Genocide: I would look for poorly written code that is being run by a high level process. A lot of these programs, once crashed, will yield a root shell. Then the trick becomes to crash them, which can usually be done by passing too much information to the program (that reads the information); then it overflows, crashing to a shell.

How would you protect your site?

Samarac: First of all, I would not recommend bragging about how great my security is. Greatness speaks for itself, without bravado, and word-of-mouth does the rest. Bragging only opens a large target upon the site.

There are several programs available to monitor sites to let people know if someone is trying to get in. Several alarms set up that can be inadvertently tripped while a cracker is trying to gain access, especially one who's not being very cautious. Finally, encrypting any important files or not storing any important files such as credit card numbers longer than 24 hours.

Sir Dystic: Policy is the most important thing. Having the right software, all the typical stuff - firewalls, intrusion detection systems, auditing systems - having people who are competent enough to use those are important, too. And don't just check it once. Have your security checked constantly. There's constantly new vulnerabilities being discovered.

What advice would you give to e-business owners to help them avoid a break-in?

Samarac: Avoid going online via public Internet. Use LAN networking for anything that would carry sensitive material and keep those lines running at levels that would be very cost-prohibitive for non-business people to afford the equipment to connect to them.

Genocide: Firewall, intrusion detection, updating software versions, securing personal access and running only what needs to be run in the way of services would be an excellent start.

The firewall blocks traffic or can route traffic to your internal network. The intrusion detection software (www.snort.org) can watch for packets that could be malicious and warn the system administrator of an impending attack.
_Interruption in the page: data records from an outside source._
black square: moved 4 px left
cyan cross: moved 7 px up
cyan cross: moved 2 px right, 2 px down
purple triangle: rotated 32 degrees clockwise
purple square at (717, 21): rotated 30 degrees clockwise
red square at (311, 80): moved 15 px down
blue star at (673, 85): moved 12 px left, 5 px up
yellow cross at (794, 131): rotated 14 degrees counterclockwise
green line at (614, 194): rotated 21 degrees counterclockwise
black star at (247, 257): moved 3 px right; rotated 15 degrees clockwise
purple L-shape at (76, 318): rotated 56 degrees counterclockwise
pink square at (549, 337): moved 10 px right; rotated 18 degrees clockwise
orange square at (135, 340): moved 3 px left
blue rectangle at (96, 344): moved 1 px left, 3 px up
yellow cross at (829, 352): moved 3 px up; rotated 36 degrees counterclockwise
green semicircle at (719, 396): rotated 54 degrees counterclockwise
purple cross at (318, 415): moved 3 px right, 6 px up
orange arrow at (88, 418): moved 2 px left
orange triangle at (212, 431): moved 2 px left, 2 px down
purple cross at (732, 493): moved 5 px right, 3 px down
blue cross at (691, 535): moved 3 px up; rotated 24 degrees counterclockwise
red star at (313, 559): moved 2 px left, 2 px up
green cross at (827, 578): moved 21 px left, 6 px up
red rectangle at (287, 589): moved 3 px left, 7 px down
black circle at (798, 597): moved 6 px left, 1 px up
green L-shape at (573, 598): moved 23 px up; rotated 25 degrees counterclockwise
Updating your software can mean the difference between having a program that is exploitable to gain access and having a program that is only useful in its originally intended method. Securing access on the user level is a very important one that usually keeps the honest people honest.

Tazinator: For starters, if you're going to hire a systems administrator, try to locate one who has good experience with computer security. Basic system admins are a dime a dozen. Good, experienced administrators, however, are rare. When interviewing for the job, administer a basic test of sorts or ask some questions regarding computer security.

Another key to keeping a system secure is keeping things up-to-date. Keep an eye on the news regarding the operating system your machines run and the applications they use. if there is an update available, read up on it and see what security flaws it fixes. Keep in mind, however, that with every update you make, new holes can be created, so be sure to read up on the updates.

What you need to do when securing a system or network is to try to think of ways you may use to try and gain access. This will help you determine your weak areas and also help you think of possible ways to make them stronger and more secure.